_Selected extract_
Yet the direction that Reddit is going with its design and new features is all about optimizing drive-by clicks and shallow engagements. I understand why. That's more ad impressions, and it's more revenue. But it makes the site generally insufferable, and I suspect, reduces the quality of user-produced content.
And on the subject of content, that is what draws the eyeballs, what produces the ad clicks, what drives the revenue. Am I crazy to think that there is a complex, nuanced ethical relationship between those profiting from the content and those producing it? Providing a place to put the content has value, little point in creating content if you have nowhere to put it. But creating content also has value, little point in creating a platform for content if there is no content to put there.
You can see this play out in another format on Youtube (which for a platform is hell on earth as far as I am concerned, even if amazing content can flourish there). At least they are able to share revenue with the content creators, and many folks make a living creating content.
I don't begrudge Reddit for seeking revenue. I want them to not just sustain, but to flourish. And I have no idea how revenue sharing would work in the forum medium. And to be honest, I don't really care to get paid for the words I write there, or the other OC I share. I just want to know what the balance is going to lead to. I have no agency over my content.

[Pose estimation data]
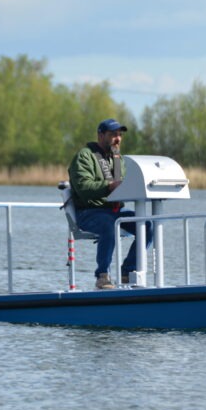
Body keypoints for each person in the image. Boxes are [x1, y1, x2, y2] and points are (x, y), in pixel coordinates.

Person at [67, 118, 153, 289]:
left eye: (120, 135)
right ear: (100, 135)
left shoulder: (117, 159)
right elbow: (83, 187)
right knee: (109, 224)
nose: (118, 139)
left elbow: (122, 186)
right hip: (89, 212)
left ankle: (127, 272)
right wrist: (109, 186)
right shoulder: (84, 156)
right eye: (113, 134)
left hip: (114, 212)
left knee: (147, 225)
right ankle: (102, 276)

* * *

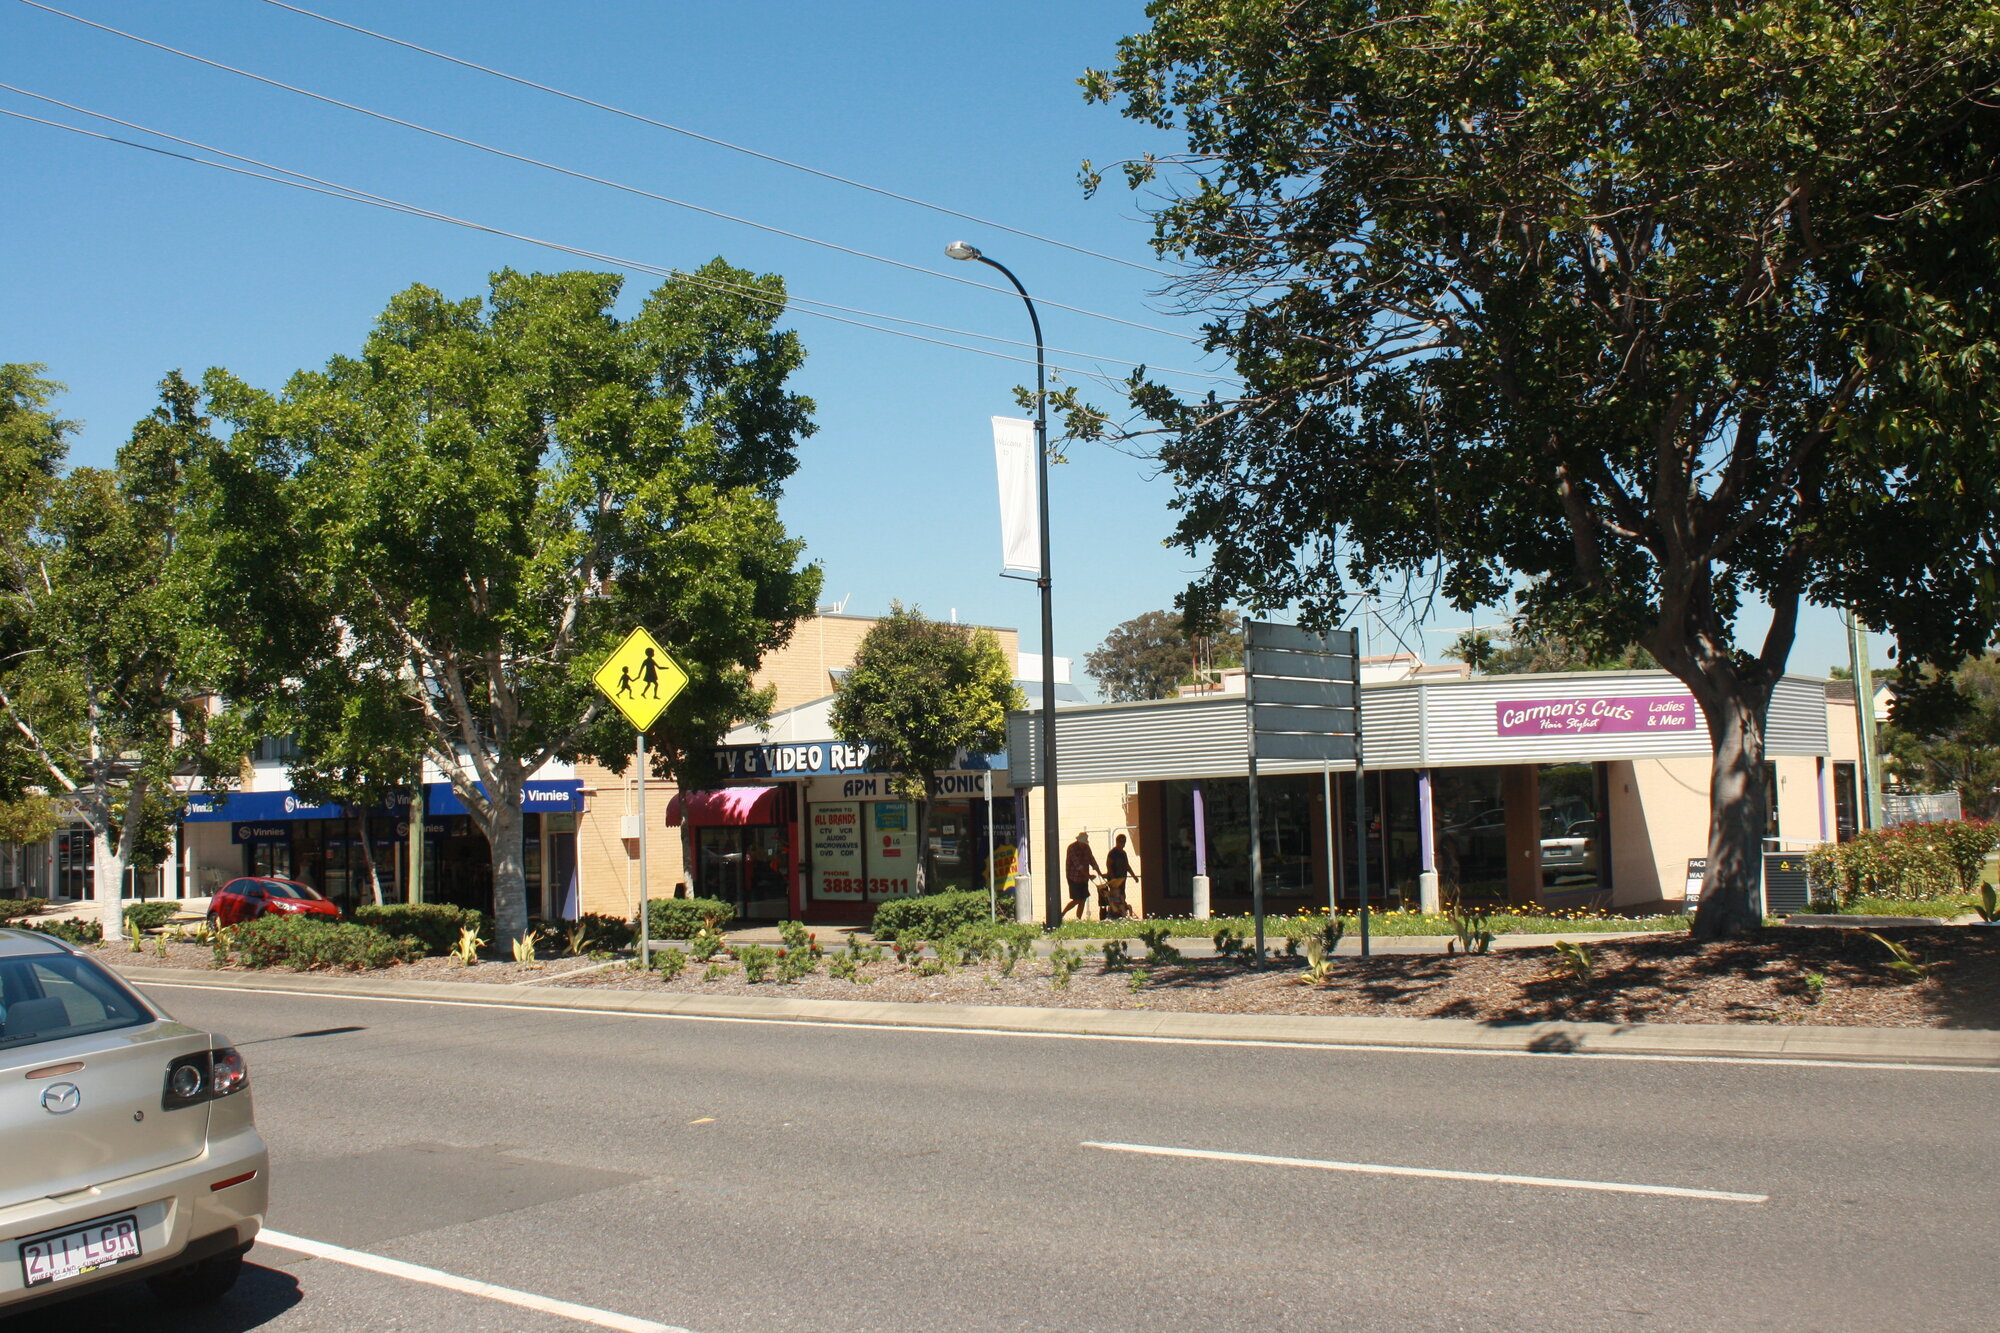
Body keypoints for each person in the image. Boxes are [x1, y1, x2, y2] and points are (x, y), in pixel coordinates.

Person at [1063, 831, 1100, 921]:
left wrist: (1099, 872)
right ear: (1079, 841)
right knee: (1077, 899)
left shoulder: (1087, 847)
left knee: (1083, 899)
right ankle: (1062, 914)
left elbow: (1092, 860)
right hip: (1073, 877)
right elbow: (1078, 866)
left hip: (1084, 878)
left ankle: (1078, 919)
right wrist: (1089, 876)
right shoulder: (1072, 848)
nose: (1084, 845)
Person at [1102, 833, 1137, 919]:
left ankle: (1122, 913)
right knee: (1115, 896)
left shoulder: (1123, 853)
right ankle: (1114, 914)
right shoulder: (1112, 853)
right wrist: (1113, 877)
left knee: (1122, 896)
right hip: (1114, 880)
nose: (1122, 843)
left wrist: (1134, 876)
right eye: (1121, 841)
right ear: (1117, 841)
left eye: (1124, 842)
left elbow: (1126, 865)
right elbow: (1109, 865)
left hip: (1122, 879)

* * *

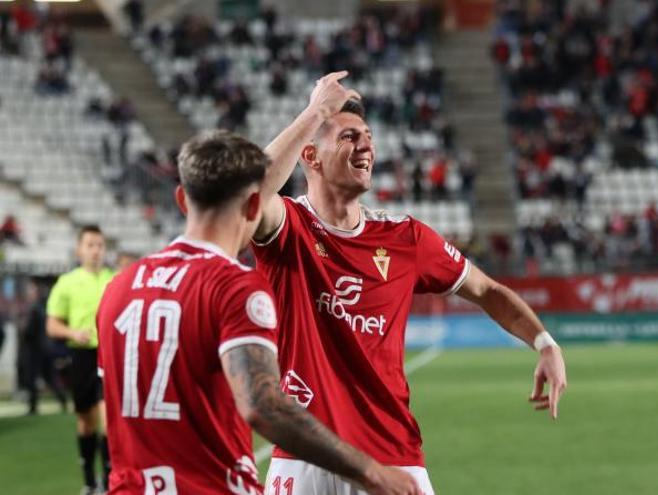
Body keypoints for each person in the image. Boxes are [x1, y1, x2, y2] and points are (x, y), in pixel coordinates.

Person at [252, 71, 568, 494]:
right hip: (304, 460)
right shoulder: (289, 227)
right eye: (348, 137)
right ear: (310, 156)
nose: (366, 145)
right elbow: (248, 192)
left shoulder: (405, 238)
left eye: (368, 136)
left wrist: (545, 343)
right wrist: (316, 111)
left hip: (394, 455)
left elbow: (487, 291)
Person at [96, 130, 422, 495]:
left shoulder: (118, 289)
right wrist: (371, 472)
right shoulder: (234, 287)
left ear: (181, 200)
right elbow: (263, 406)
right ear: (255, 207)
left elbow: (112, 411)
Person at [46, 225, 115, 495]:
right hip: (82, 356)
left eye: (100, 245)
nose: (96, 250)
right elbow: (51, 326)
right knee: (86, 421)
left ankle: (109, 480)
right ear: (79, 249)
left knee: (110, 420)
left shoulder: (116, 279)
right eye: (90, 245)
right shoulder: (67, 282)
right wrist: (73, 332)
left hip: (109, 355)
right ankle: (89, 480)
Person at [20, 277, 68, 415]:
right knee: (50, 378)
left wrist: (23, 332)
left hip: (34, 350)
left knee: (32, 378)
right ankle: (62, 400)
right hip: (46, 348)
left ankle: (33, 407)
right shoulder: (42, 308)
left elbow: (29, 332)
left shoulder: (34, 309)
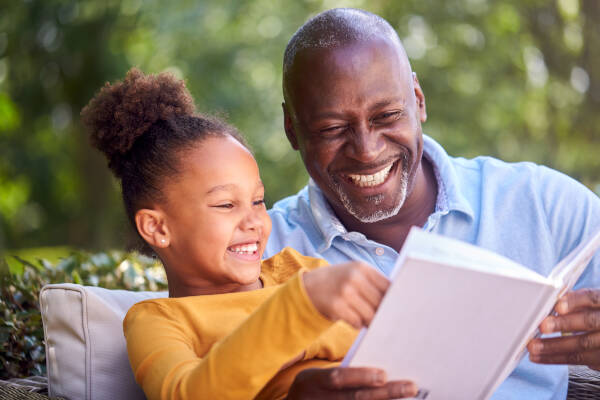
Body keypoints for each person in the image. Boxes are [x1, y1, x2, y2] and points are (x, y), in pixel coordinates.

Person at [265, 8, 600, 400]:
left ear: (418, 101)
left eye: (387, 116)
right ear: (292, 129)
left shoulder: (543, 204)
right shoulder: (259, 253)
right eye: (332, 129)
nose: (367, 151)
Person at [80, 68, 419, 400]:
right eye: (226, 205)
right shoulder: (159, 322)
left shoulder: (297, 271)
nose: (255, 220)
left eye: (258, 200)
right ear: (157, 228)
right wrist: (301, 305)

_Work order A_
Answer these about the Reddit commentary:
(i) What does the writer say Reddit's design direction is optimizing?
(ii) Which platform does the writer call "hell on earth"?
(iii) What does the writer say they have no agency over?
_Work order B_
Change "Reddit" to "the forum" in the Reddit commentary, starting with "Yet the direction" and going on through "of user-produced content.".

_Written response A_
(i) Drive-by clicks and shallow engagements.
(ii) Youtube.
(iii) Their content.

_Written response B_
Yet the direction that the forum is going with its design and new features is all about optimizing drive-by clicks and shallow engagements. I understand why. That's more ad impressions, and it's more revenue. But it makes the site generally insufferable, and I suspect, reduces the quality of user-produced content.